- [Given text]:
==========

When I look at the `mkmf.log` I catch this line here: `/usr/bin/ld: cannot find -lexif`

Any thoughts on where I can maybe pick this up? Thanks everyone!


----------



## SirDice (Oct 29, 2018)

Just install graphics/rubygem-exifr


----------



## mela (Oct 30, 2018)

hey SirDice, thanks a ton for the reply

My project is currently using this gem: https://github.com/tonytonyjan/exif

Granted when I replaced this gem with `exifr` (at your suggestion) I was able to get things to run and all seems right in the world. I'll talk with my project mates and see if we can move to this gem but _if we can't_ I'll need to get the above gem working _(for reference SirDice recommended this gem https://github.com/remvee/exifr)_

I actually managed to get exif 1.0.1 to compile yesterday using `$ CPATH=/usr/local/include gem install exif -v '1.0.1'` which got `libexif/exif-data.h` in scope

BUT! When trying to start rails I hit a new error:

`exif-1.0.1/lib/exif/exif.so: Undefined symbol "exif_data_free"`

At first I thought this may be an issue with the exif version, so I upgraded exif to 2.2.0 and used the above method with `CPATH` but still hit this error: `Undefined symbol "exif_data_free"`

I'm almost positive this has to do with something being weird during my compile because looking at the C code for `libexif` and `exif` I don't see why I'd hit this error...

https://github.com/tonytonyjan/exif...4d577bb43d17366cd1eb1c1c/ext/exif/data.c#L214

https://github.com/libexif/libexif/...c77eb28fe272d9a5b665/libexif/exif-data.c#L127

Any ideas? Thanks again SirDance!


----------

==========

- [Data for the task]:
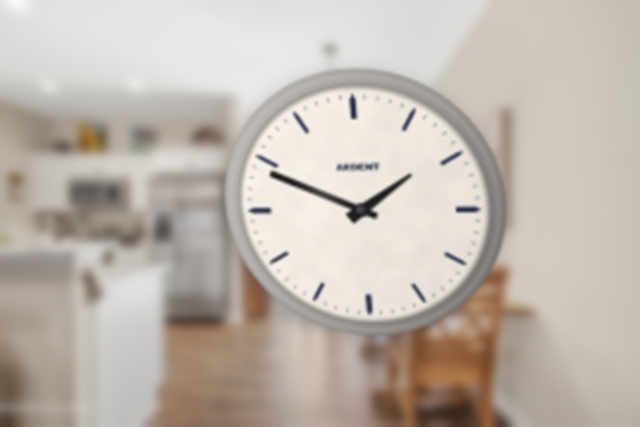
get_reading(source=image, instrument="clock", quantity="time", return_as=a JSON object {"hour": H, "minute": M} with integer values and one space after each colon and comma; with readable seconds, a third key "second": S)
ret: {"hour": 1, "minute": 49}
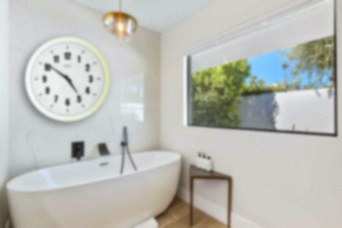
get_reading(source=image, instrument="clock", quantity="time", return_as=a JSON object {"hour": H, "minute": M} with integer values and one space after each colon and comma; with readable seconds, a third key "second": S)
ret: {"hour": 4, "minute": 51}
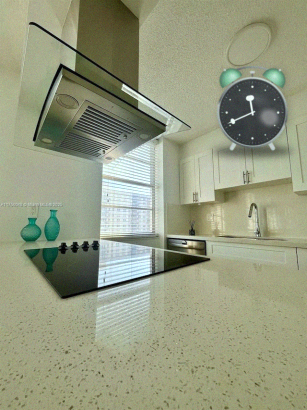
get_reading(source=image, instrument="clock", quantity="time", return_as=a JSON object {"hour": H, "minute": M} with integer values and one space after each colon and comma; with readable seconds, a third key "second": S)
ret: {"hour": 11, "minute": 41}
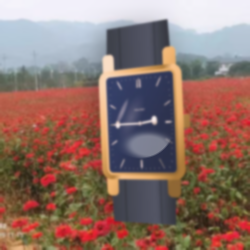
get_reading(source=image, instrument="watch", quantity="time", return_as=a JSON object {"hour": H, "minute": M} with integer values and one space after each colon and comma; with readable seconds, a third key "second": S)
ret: {"hour": 2, "minute": 45}
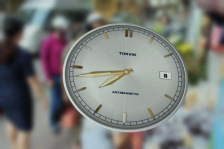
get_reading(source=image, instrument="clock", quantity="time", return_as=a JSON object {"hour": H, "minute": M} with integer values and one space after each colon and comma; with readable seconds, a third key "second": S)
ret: {"hour": 7, "minute": 43}
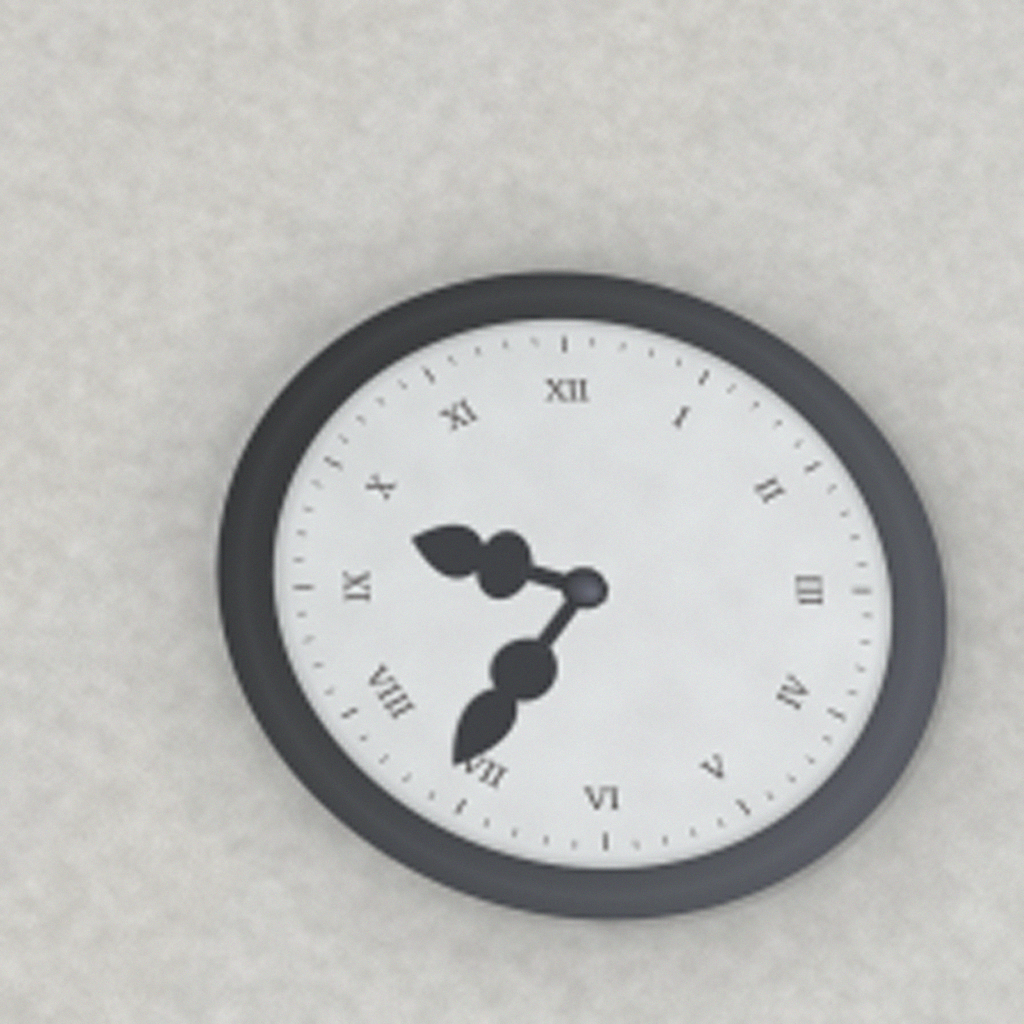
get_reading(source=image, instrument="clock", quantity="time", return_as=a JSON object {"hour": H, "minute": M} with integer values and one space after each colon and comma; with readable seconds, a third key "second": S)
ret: {"hour": 9, "minute": 36}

==========

- [Request 1]:
Answer these questions about the forum thread:
(a) What did SirDice say to install?
(b) Which version of exif did mela first manage to compile?
(c) To which exif version did mela upgrade afterward?
- [Request 2]:
Report every line of the records that contains the string "watch", with case counting.
The forum thread and the records were taken from unrelated sources.

- [Solution 1]:
(a) graphics/rubygem-exifr
(b) 1.0.1
(c) 2.2.0

- [Solution 2]:
get_reading(source=image, instrument="watch", quantity="time", return_as=a JSON object {"hour": H, "minute": M} with integer values and one space after each colon and comma; with readable seconds, a third key "second": S)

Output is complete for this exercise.